>> start Information shown

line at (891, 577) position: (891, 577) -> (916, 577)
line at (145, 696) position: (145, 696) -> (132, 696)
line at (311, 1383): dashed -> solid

>> end Information shown
>> start Information shown

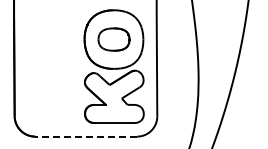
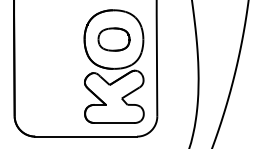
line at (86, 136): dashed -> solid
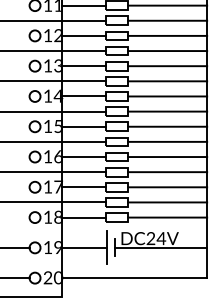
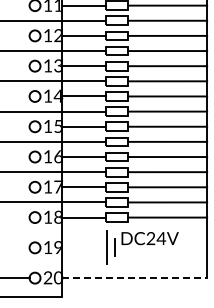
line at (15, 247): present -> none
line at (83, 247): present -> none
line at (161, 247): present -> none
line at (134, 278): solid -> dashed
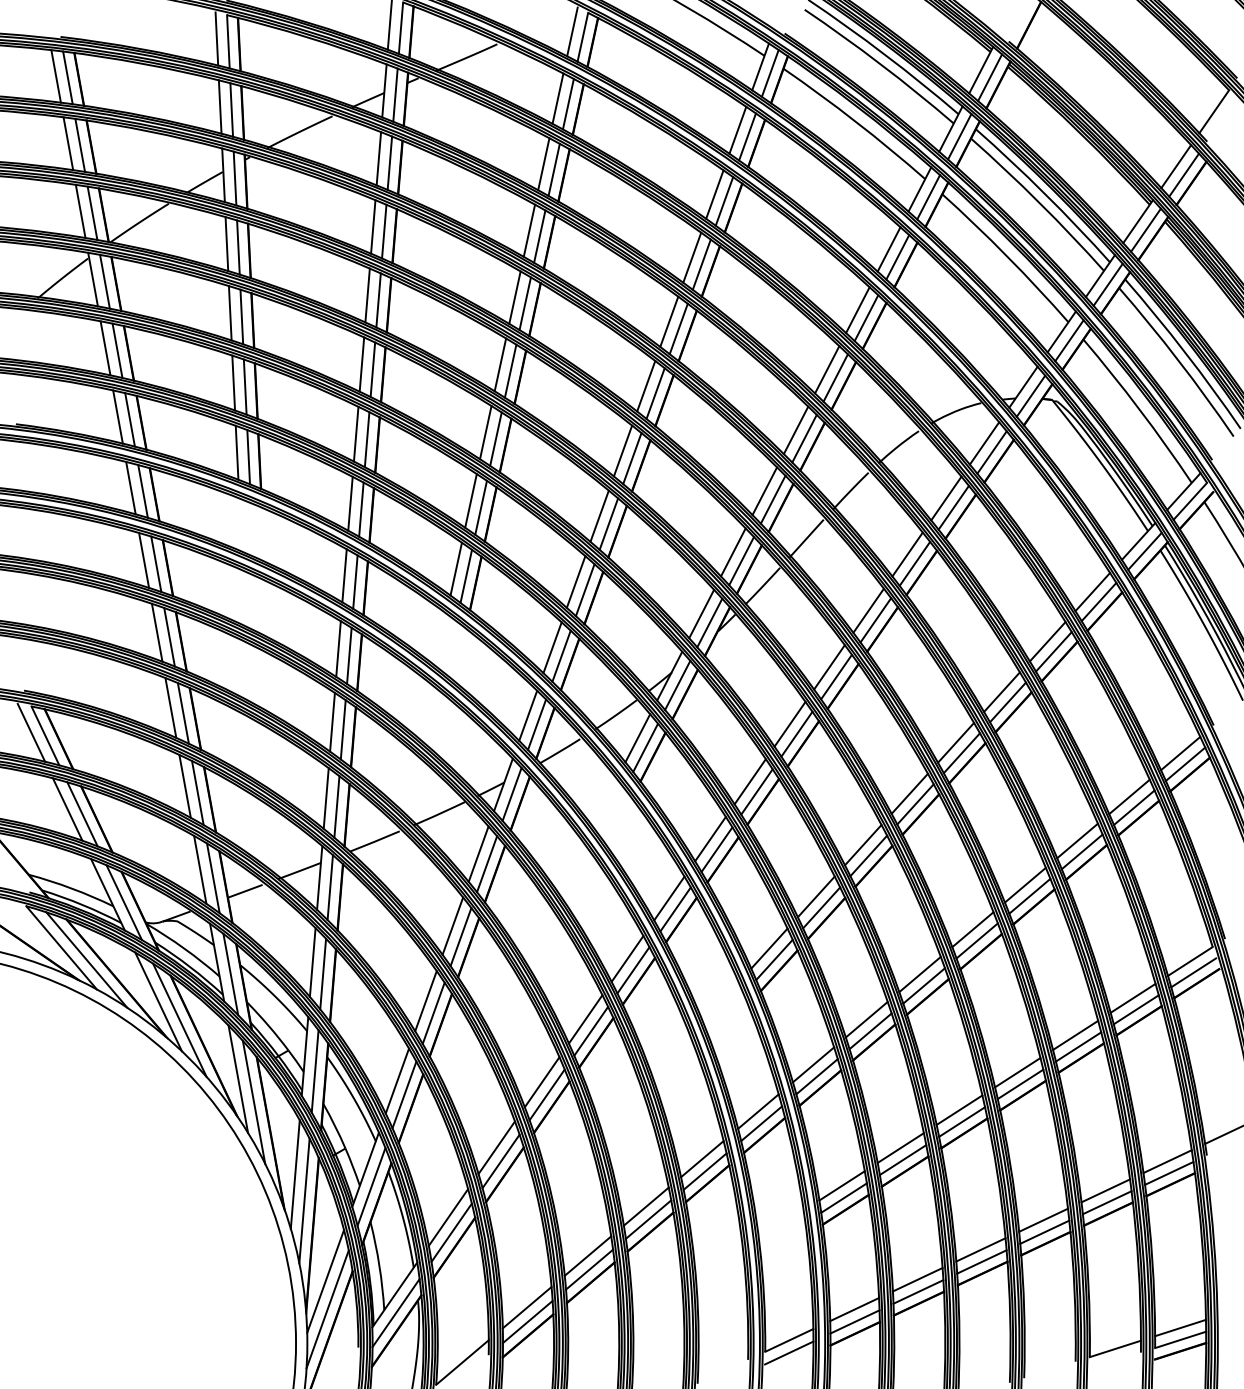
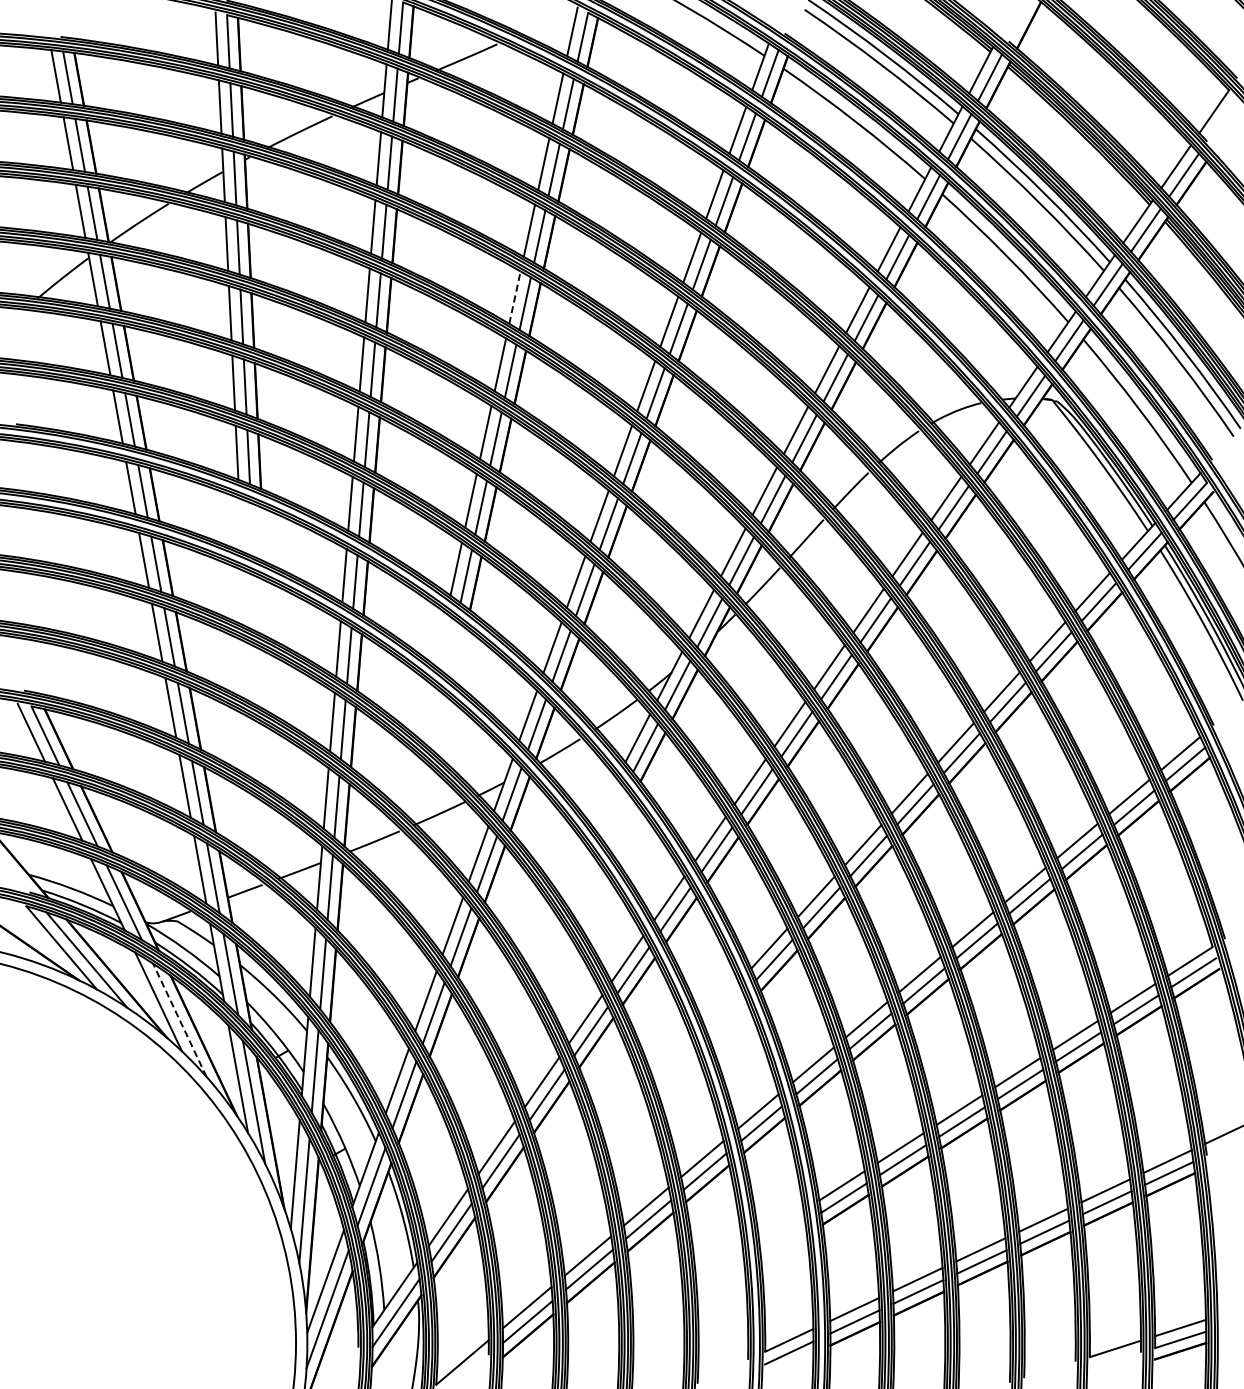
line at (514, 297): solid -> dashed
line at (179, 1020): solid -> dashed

>> end Information shown

**Written request**
Please repeat the items above without any changes, starting with the line that contains "line at (891, 577)" and going on through the line that contains "line at (311, 1383): dashed -> solid".

**Full response**
line at (891, 577) position: (891, 577) -> (916, 577)
line at (145, 696) position: (145, 696) -> (132, 696)
line at (311, 1383): dashed -> solid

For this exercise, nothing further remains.